« Ça chlinguait l’urine, mais l’ascension avait été olympique. Instantanément, tout lui avait paru mathématique, discursif. Treize paquets, treize kilos de V13, symbolique des nombres et du dénominateur commun, signe du destin, tous les algorithmes concordaient. » (p.74)
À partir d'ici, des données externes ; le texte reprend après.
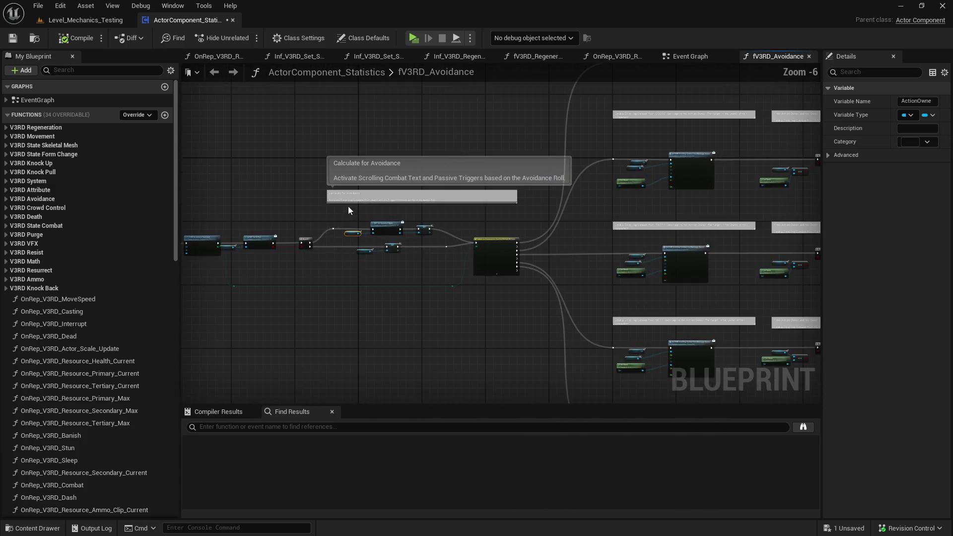
scroll(384, 221, "down", 5)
Tout du tatou est un rafraîchissant et déjanté périple venu me percuter le crâne en plein milieu d’une rentrée littéraire par ailleurs anorexique, à peu de choses près. C’est un roman bref, lu quasiment d’une traite en ce qui me concerne, et dont on pourrait croire l’effet plutôt fugitif sur le lecteur. Il n’en est rien. Zoran, publiciste en rupture professionnelle, électron libre et bipolaire, cherche à revendre plusieurs kilos de V13, la drogue dernier cri, l’arc-en-ciel de la dope, l’ultime Peenemünde psychédélique. Tout le monde la veut, la poule aux œufs d’or : Zoran doit naviguer, paranoïa affutée et flingue à la main, entre deux frères corses tauliers de casino pour gogos, un proxénète (Corse lui aussi) très à cheval sur la marchandise, son tueur à gages d’associé, un monsieur Tout-le-Monde mordu d’halieutique ; se trouvent également sur son chemin un flic ripou, une secte d’allumés à vocation cosmique unitaire, sans oublier un gang de bikers nazis.
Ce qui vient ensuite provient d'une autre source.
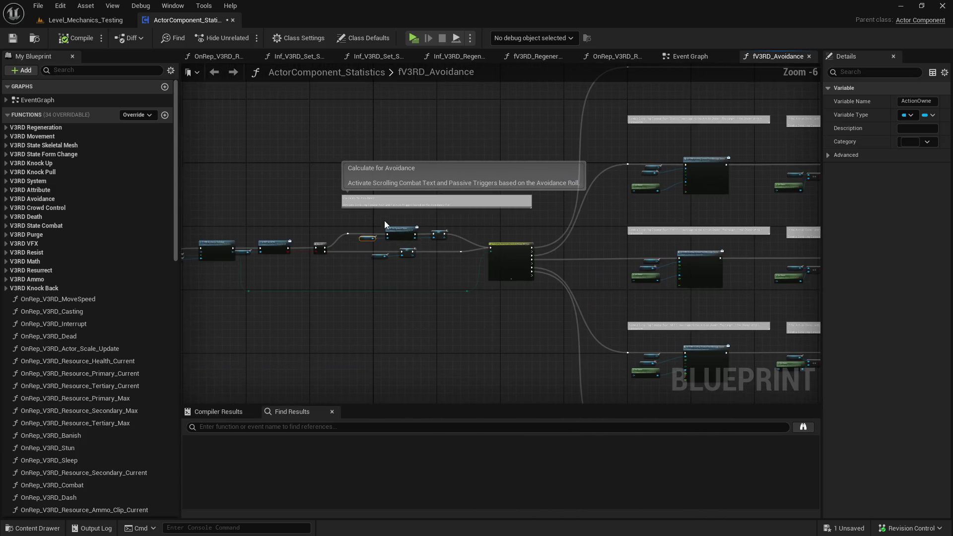
scroll(384, 220, "up", 5)
left_click_drag(432, 219, 531, 214)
Avec tous ces ingrédients, Pierre Hanot a écrit, non pas un western à la française, non pas un road movie à l’américaine, mais une véritable série noire comme je ne pensais pas en retrouver un jour. Certes, je ne peux m’empêcher de penser à des références anglo-saxonnes comme les romans de Chuck Palahniuk ou le film Snatch de Guy Ritchie ; cela dit, la caractéristique de ce roman est de se tenir éloigné de tout ce qui pourrait ressembler, de près ou de loin, à une intrigue préscénarisée grosse de ses ficelles, ou à une simple adaptation, sur le territoire français, de recettes à succès (légitimes) outre-Manche, outre-Atlantique. Il faut ajouter que cette oeuvre paraît dans la collection Vendredi 13 (au nom bien choisi) des éditions La Branche, collection animée par Patrick Raynal, qui dirigea jadis la Série noire fondée par Marcel Duhamel (et, entre autres, révéla Maurice G. Dantec).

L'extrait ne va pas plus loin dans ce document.